Ce petit « s » vous avait peut-être échappé, cher lecteur. Mais il fait toute la différence entre le dogmaticien, plus ou moins sectaire, et l’historien scrupuleux.
M.B., sept. 2008
COMMENT DISCRÉDITER UN HISTORIEN MAL-PENSANT ?
Lorsqu’un historien ou un exégète propose une thèse iconoclaste – c-à-dire qui remet en cause la « vérité » imposée par la pensée unique d’une idéologie dominante, l’autorité concernée concerné utilise 4 méthodes pour le réduire au silence (1)
1) L’analogie
On fait croire que l’auteur est tellement obsédé par sa thèse qu’il a perdu toute capacité de discernement. Plus précisément, il se fonde sur un seul cas pour généraliser indûment, et appliquer son raisonnement pervers à un ensemble de personnes ou à une famille de pensée.
2) L’amalgame
On prête à l’auteur des intentions malveillantes ou odieuses, condamnées par la bienséance, le sens commun ou la morale. Accusé d’être aveuglé par ses passions, il est constamment obligé de se justifier, de faire valoir sa bonne foi. Ce qui écarte aux yeux du public le débat de fond qu’il souhaitait instaurer.

Liste extraite |
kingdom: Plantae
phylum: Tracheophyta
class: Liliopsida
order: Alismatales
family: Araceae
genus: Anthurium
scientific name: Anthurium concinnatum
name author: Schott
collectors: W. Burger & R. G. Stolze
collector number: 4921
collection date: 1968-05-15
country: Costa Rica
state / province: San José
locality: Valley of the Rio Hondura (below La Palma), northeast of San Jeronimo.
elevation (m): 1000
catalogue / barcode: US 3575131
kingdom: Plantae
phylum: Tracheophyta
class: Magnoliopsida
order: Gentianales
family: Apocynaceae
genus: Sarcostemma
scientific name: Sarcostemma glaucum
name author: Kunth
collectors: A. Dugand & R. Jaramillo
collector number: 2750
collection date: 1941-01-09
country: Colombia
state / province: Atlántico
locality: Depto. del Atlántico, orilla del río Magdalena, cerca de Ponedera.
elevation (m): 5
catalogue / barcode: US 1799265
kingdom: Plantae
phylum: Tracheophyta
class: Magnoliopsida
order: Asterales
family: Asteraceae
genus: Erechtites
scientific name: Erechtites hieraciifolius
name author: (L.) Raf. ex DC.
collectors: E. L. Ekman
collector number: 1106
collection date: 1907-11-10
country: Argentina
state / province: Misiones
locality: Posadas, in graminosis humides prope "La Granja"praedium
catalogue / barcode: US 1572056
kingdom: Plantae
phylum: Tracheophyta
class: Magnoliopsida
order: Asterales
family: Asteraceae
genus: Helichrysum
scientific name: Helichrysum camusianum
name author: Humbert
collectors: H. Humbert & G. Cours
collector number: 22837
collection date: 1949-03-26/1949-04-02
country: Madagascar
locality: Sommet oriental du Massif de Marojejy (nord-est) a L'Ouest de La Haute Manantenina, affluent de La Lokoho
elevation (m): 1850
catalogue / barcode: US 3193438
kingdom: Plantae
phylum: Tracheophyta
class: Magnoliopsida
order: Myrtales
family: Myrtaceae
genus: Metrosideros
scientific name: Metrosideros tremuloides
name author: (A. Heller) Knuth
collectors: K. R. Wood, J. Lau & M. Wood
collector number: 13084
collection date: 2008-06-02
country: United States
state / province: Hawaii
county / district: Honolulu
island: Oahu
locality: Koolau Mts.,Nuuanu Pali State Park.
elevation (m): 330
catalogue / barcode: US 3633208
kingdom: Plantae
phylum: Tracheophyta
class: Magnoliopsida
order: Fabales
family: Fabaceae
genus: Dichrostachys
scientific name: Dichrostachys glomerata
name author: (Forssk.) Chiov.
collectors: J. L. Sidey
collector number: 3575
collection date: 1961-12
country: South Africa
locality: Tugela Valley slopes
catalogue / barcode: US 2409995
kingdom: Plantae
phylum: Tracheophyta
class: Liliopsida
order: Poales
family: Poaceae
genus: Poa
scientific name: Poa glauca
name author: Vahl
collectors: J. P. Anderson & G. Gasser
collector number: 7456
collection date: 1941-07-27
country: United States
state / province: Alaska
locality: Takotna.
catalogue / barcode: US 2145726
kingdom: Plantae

Exercice | Rédigez la suite du texte sur les moyens de discréditer un historien mal-pensant, en reprenant juste après sa dernière phrase.

Réponse |
Habituellement, cette méthose utilise des citations hors contexte de l’auteur visé.
3) La méthodologie
Les détenteurs du Magistère donnent à l’auteur des leçons de méthode :
– On décrète son travail inacceptable parce qu’il n’a pas été consacré par la formation et les titres exclusivement délivrés par le Magistère ou le sérail bien-pensant : on l’accuse d’incompétence.
– On nie l’authenticité des documents qu’il cite ou utilise.
– L’auteur étant incompétent, on rejette la façon dont il emploie les critères d’interprétation communément admis par sa communauté scientifique (les historiens).
– On souligne quelques erreurs sur un point de détail afin de discréditer l’ensemble de son travail : « qui s’est trompé une fois, s’est trompé partout ». Le débat de fond est détourné au profit de broutilles.
Cette critique méthodologique étant affaire de spécialistes, elle est particulièrement efficace auprès d’un public qui respecte l’autorité des experts « reconnus » ou du Magistère.
4) La banalisation
On souligne que l’auteur n’apporte rien de nouveau, que sa thèse (ou certains aspects de sa thèse) est acceptée depuis belle lurette. La banalisation efface l’anormalité d’un fait historique, qui mettrait en pièces une construction idéologique donnée. Elle ramène cette anormalité à l’interprétation correcte de la pensée unique.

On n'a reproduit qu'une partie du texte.